Housing & Affordable Communities
Housing affordability and anti-displacement are central concerns for Ramirez’s constituency, where longtime Latino and immigrant residents in Chicago neighborhoods including Humboldt Park, Logan Square, and Pilsen have faced displacement pressures from gentrification for over a decade. In the Illinois legislature and in Congress, she has supported expanded housing vouchers, community land trusts, right-to-counsel for tenants in eviction proceedings, and restrictions on corporate acquisition of residential properties. She frames housing as a human right and a racial justice issue, connecting displacement of communities of color to broader patterns of economic inequality. Her district’s experience of rapid gentrification gives these positions immediate constituent relevance beyond ideological positioning.
Labor & Economic Justice
Ramirez is a reliable progressive vote on economic policy, supporting a $15 federal minimum wage, expanded collective bargaining rights, and stronger worker safety protections. She has been a consistent critic of policies that benefit corporations at workers’ expense and has aligned with the progressive wing of the Democratic Party on opposing corporate consolidation in healthcare, housing, and retail. Her economic positions are shaped by the working-class character of her district, where many residents work in service, logistics, and care economy jobs. She is a member of the Congressional Progressive Caucus and has supported the progressive agenda on Medicare for All, student debt cancellation, and expanded childcare funding.
Electoral Record
| Year | Race | Result | Notes |
|---|---|---|---|
| 2018 | IL State House District 4 | Won | First state legislative win; NW Chicago district |
| 2020 | IL State House District 4 (re-election) | Won | Re-elected; growing progressive profile in Springfield |
| 2022 | IL-3 Democratic Primary | Won | Won open seat primary in new majority-Latino district |
| 2022 | IL-3 General Election | Won (~68%) | Historic: first Latina elected to Congress from Illinois |
Historical Significance & Political Context
Ramirez’s election as the first Latina from Illinois to Congress is a milestone that reflects both the growing political power of Illinois’s Latino community — which numbers over 2 million statewide, concentrated heavily in the Chicago metropolitan area — and the deliberate efforts by redistricting advocates to create a majority-Latino congressional district after the 2020 census. The new IL-3, drawn to include heavily Latino neighborhoods on Chicago’s northwest and west sides, was specifically designed to give Latino voters majority-minority representation in Congress, and Ramirez was the breakthrough candidate who capitalized on that structure.

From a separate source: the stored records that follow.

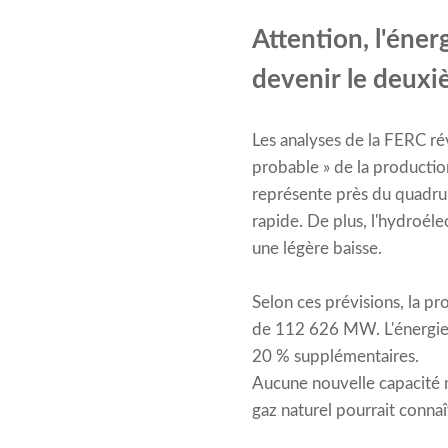
Attention, l'énerg
devenir le deuxi
Les analyses de la FERC ré
probable » de la productio
représente près du quadrupl
rapide. De plus, l'hydroéle
une légère baisse.
Selon ces prévisions, la pr
de 112 626 MW. L'énergie so
20 % supplémentaires.
Aucune nouvelle capacité nu
gaz naturel pourrait conn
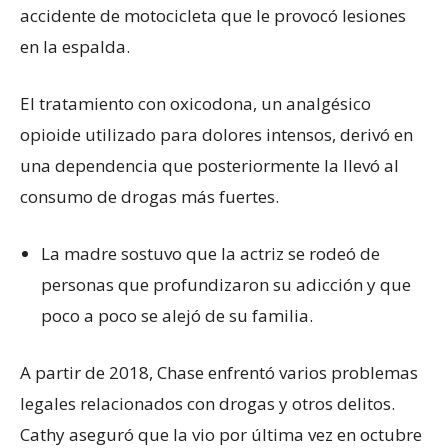
accidente de motocicleta que le provocó lesiones
en la espalda.
El tratamiento con oxicodona, un analgésico
opioide utilizado para dolores intensos, derivó en
una dependencia que posteriormente la llevó al
consumo de drogas más fuertes.
La madre sostuvo que la actriz se rodeó de
personas que profundizaron su adicción y que
poco a poco se alejó de su familia.
A partir de 2018, Chase enfrentó varios problemas
legales relacionados con drogas y otros delitos.
Cathy aseguró que la vio por última vez en octubre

Her election comes in the context of a broader expansion of Latina representation in Congress that has been underway since the 2018 cycle. She joins a cohort of progressive Latina congresswomen including Alexandria Ocasio-Cortez (NY), Sylvia Garcia and Veronica Escobar (TX), and others who have increased the visible diversity and progressive energy of the House Democratic caucus. Her personal story — the daughter of Guatemalan immigrants, raised working-class on Chicago’s west side, first in her family to attend college — is central to her political identity and her effectiveness as a spokesperson for immigrant and working-class communities.